• _TASK DATA_:
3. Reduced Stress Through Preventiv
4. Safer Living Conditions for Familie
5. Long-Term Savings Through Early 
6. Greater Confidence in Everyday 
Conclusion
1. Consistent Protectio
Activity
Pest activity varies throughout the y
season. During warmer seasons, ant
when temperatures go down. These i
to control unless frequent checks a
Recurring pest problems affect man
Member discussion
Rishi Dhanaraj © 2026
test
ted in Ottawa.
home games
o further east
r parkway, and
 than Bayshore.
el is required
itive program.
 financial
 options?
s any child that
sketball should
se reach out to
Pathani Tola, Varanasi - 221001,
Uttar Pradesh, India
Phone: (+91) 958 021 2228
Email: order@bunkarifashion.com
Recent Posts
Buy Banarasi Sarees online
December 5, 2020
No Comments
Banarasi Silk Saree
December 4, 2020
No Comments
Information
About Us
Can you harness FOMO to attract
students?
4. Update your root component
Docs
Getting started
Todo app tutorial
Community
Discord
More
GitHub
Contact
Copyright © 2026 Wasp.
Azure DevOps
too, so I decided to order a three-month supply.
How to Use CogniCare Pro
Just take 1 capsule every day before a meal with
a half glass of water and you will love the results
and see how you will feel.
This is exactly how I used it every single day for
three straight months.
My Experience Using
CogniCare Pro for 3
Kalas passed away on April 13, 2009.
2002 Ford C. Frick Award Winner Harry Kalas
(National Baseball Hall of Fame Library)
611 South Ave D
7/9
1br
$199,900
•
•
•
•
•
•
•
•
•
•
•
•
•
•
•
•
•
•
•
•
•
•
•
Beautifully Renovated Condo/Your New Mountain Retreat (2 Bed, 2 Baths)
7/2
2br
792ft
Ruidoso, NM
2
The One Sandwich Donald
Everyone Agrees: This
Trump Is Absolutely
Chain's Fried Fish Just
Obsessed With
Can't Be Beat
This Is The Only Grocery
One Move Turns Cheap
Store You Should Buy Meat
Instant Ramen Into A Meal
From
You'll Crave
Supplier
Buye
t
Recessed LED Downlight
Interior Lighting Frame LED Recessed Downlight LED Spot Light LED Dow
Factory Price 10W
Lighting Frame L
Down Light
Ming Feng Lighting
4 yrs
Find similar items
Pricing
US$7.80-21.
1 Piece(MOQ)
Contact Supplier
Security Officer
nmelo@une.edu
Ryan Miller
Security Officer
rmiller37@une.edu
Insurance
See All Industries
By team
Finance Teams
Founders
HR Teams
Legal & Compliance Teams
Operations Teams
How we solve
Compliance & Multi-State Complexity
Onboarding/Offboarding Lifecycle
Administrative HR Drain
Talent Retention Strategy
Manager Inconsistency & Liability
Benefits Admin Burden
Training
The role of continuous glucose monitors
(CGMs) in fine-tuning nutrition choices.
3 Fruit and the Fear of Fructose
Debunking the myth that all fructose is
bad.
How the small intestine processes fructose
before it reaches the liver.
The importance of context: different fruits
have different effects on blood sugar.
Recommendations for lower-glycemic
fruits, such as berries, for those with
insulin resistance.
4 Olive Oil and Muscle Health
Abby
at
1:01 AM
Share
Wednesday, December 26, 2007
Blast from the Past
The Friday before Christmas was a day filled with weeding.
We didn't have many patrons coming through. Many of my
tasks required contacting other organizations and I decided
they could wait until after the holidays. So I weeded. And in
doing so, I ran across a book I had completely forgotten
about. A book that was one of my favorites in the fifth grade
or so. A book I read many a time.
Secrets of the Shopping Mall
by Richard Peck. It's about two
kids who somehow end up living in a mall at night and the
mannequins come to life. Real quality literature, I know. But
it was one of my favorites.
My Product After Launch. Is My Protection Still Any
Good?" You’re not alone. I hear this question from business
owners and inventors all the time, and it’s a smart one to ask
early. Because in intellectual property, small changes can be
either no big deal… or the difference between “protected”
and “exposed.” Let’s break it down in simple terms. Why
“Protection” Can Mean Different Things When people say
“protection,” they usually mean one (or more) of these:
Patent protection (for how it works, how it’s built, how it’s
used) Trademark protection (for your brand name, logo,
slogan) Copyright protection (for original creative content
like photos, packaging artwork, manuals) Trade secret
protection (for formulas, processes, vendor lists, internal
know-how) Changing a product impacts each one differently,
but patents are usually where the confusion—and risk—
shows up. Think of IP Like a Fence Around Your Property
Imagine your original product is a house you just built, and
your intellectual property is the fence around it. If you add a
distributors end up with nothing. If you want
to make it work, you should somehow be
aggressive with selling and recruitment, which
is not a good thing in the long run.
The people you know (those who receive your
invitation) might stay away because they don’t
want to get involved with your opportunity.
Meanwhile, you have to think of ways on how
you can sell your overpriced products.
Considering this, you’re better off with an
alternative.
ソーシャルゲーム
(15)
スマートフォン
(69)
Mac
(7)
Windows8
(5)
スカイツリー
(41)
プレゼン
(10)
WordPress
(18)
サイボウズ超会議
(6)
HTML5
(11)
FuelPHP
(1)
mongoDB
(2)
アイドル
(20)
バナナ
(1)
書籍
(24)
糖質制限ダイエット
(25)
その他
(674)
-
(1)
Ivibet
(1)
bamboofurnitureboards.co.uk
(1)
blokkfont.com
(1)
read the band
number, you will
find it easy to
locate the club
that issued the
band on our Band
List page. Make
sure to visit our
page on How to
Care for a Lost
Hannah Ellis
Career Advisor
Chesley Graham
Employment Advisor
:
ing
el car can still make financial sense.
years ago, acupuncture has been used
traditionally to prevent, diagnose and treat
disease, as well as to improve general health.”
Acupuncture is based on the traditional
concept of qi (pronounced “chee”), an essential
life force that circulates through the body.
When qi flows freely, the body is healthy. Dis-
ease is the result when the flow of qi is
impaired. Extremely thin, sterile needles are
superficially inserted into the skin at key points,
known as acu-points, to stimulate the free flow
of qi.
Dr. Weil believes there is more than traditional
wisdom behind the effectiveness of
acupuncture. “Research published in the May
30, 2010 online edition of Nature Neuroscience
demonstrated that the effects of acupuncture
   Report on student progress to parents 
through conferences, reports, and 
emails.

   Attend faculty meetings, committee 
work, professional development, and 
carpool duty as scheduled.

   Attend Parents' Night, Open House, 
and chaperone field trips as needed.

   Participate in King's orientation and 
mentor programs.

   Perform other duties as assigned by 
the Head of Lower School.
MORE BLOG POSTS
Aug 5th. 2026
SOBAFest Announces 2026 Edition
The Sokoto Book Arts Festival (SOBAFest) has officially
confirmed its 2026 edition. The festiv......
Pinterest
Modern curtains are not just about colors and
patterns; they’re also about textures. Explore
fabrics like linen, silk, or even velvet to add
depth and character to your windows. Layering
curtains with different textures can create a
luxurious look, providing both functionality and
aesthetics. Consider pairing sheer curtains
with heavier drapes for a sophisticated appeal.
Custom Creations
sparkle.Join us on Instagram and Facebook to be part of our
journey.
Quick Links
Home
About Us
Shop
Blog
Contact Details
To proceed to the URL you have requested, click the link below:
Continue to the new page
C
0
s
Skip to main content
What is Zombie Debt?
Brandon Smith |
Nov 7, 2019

• _WHAT IS BEING ASKED_: Edit the records so that each occurrence of "No Comments" becomes "Comments Closed", with every other line left unchanged.

• _COMPLETED EXERCISE_:
3. Reduced Stress Through Preventiv
4. Safer Living Conditions for Familie
5. Long-Term Savings Through Early 
6. Greater Confidence in Everyday 
Conclusion
1. Consistent Protectio
Activity
Pest activity varies throughout the y
season. During warmer seasons, ant
when temperatures go down. These i
to control unless frequent checks a
Recurring pest problems affect man
Member discussion
Rishi Dhanaraj © 2026
test
ted in Ottawa.
home games
o further east
r parkway, and
 than Bayshore.
el is required
itive program.
 financial
 options?
s any child that
sketball should
se reach out to
Pathani Tola, Varanasi - 221001,
Uttar Pradesh, India
Phone: (+91) 958 021 2228
Email: order@bunkarifashion.com
Recent Posts
Buy Banarasi Sarees online
December 5, 2020
Comments Closed
Banarasi Silk Saree
December 4, 2020
Comments Closed
Information
About Us
Can you harness FOMO to attract
students?
4. Update your root component
Docs
Getting started
Todo app tutorial
Community
Discord
More
GitHub
Contact
Copyright © 2026 Wasp.
Azure DevOps
too, so I decided to order a three-month supply.
How to Use CogniCare Pro
Just take 1 capsule every day before a meal with
a half glass of water and you will love the results
and see how you will feel.
This is exactly how I used it every single day for
three straight months.
My Experience Using
CogniCare Pro for 3
Kalas passed away on April 13, 2009.
2002 Ford C. Frick Award Winner Harry Kalas
(National Baseball Hall of Fame Library)
611 South Ave D
7/9
1br
$199,900
•
•
•
•
•
•
•
•
•
•
•
•
•
•
•
•
•
•
•
•
•
•
•
Beautifully Renovated Condo/Your New Mountain Retreat (2 Bed, 2 Baths)
7/2
2br
792ft
Ruidoso, NM
2
The One Sandwich Donald
Everyone Agrees: This
Trump Is Absolutely
Chain's Fried Fish Just
Obsessed With
Can't Be Beat
This Is The Only Grocery
One Move Turns Cheap
Store You Should Buy Meat
Instant Ramen Into A Meal
From
You'll Crave
Supplier
Buye
t
Recessed LED Downlight
Interior Lighting Frame LED Recessed Downlight LED Spot Light LED Dow
Factory Price 10W
Lighting Frame L
Down Light
Ming Feng Lighting
4 yrs
Find similar items
Pricing
US$7.80-21.
1 Piece(MOQ)
Contact Supplier
Security Officer
nmelo@une.edu
Ryan Miller
Security Officer
rmiller37@une.edu
Insurance
See All Industries
By team
Finance Teams
Founders
HR Teams
Legal & Compliance Teams
Operations Teams
How we solve
Compliance & Multi-State Complexity
Onboarding/Offboarding Lifecycle
Administrative HR Drain
Talent Retention Strategy
Manager Inconsistency & Liability
Benefits Admin Burden
Training
The role of continuous glucose monitors
(CGMs) in fine-tuning nutrition choices.
3 Fruit and the Fear of Fructose
Debunking the myth that all fructose is
bad.
How the small intestine processes fructose
before it reaches the liver.
The importance of context: different fruits
have different effects on blood sugar.
Recommendations for lower-glycemic
fruits, such as berries, for those with
insulin resistance.
4 Olive Oil and Muscle Health
Abby
at
1:01 AM
Share
Wednesday, December 26, 2007
Blast from the Past
The Friday before Christmas was a day filled with weeding.
We didn't have many patrons coming through. Many of my
tasks required contacting other organizations and I decided
they could wait until after the holidays. So I weeded. And in
doing so, I ran across a book I had completely forgotten
about. A book that was one of my favorites in the fifth grade
or so. A book I read many a time.
Secrets of the Shopping Mall
by Richard Peck. It's about two
kids who somehow end up living in a mall at night and the
mannequins come to life. Real quality literature, I know. But
it was one of my favorites.
My Product After Launch. Is My Protection Still Any
Good?" You’re not alone. I hear this question from business
owners and inventors all the time, and it’s a smart one to ask
early. Because in intellectual property, small changes can be
either no big deal… or the difference between “protected”
and “exposed.” Let’s break it down in simple terms. Why
“Protection” Can Mean Different Things When people say
“protection,” they usually mean one (or more) of these:
Patent protection (for how it works, how it’s built, how it’s
used) Trademark protection (for your brand name, logo,
slogan) Copyright protection (for original creative content
like photos, packaging artwork, manuals) Trade secret
protection (for formulas, processes, vendor lists, internal
know-how) Changing a product impacts each one differently,
but patents are usually where the confusion—and risk—
shows up. Think of IP Like a Fence Around Your Property
Imagine your original product is a house you just built, and
your intellectual property is the fence around it. If you add a
distributors end up with nothing. If you want
to make it work, you should somehow be
aggressive with selling and recruitment, which
is not a good thing in the long run.
The people you know (those who receive your
invitation) might stay away because they don’t
want to get involved with your opportunity.
Meanwhile, you have to think of ways on how
you can sell your overpriced products.
Considering this, you’re better off with an
alternative.
ソーシャルゲーム
(15)
スマートフォン
(69)
Mac
(7)
Windows8
(5)
スカイツリー
(41)
プレゼン
(10)
WordPress
(18)
サイボウズ超会議
(6)
HTML5
(11)
FuelPHP
(1)
mongoDB
(2)
アイドル
(20)
バナナ
(1)
書籍
(24)
糖質制限ダイエット
(25)
その他
(674)
-
(1)
Ivibet
(1)
bamboofurnitureboards.co.uk
(1)
blokkfont.com
(1)
read the band
number, you will
find it easy to
locate the club
that issued the
band on our Band
List page. Make
sure to visit our
page on How to
Care for a Lost
Hannah Ellis
Career Advisor
Chesley Graham
Employment Advisor
:
ing
el car can still make financial sense.
years ago, acupuncture has been used
traditionally to prevent, diagnose and treat
disease, as well as to improve general health.”
Acupuncture is based on the traditional
concept of qi (pronounced “chee”), an essential
life force that circulates through the body.
When qi flows freely, the body is healthy. Dis-
ease is the result when the flow of qi is
impaired. Extremely thin, sterile needles are
superficially inserted into the skin at key points,
known as acu-points, to stimulate the free flow
of qi.
Dr. Weil believes there is more than traditional
wisdom behind the effectiveness of
acupuncture. “Research published in the May
30, 2010 online edition of Nature Neuroscience
demonstrated that the effects of acupuncture
   Report on student progress to parents 
through conferences, reports, and 
emails.

   Attend faculty meetings, committee 
work, professional development, and 
carpool duty as scheduled.

   Attend Parents' Night, Open House, 
and chaperone field trips as needed.

   Participate in King's orientation and 
mentor programs.

   Perform other duties as assigned by 
the Head of Lower School.
MORE BLOG POSTS
Aug 5th. 2026
SOBAFest Announces 2026 Edition
The Sokoto Book Arts Festival (SOBAFest) has officially
confirmed its 2026 edition. The festiv......
Pinterest
Modern curtains are not just about colors and
patterns; they’re also about textures. Explore
fabrics like linen, silk, or even velvet to add
depth and character to your windows. Layering
curtains with different textures can create a
luxurious look, providing both functionality and
aesthetics. Consider pairing sheer curtains
with heavier drapes for a sophisticated appeal.
Custom Creations
sparkle.Join us on Instagram and Facebook to be part of our
journey.
Quick Links
Home
About Us
Shop
Blog
Contact Details
To proceed to the URL you have requested, click the link below:
Continue to the new page
C
0
s
Skip to main content
What is Zombie Debt?
Brandon Smith |
Nov 7, 2019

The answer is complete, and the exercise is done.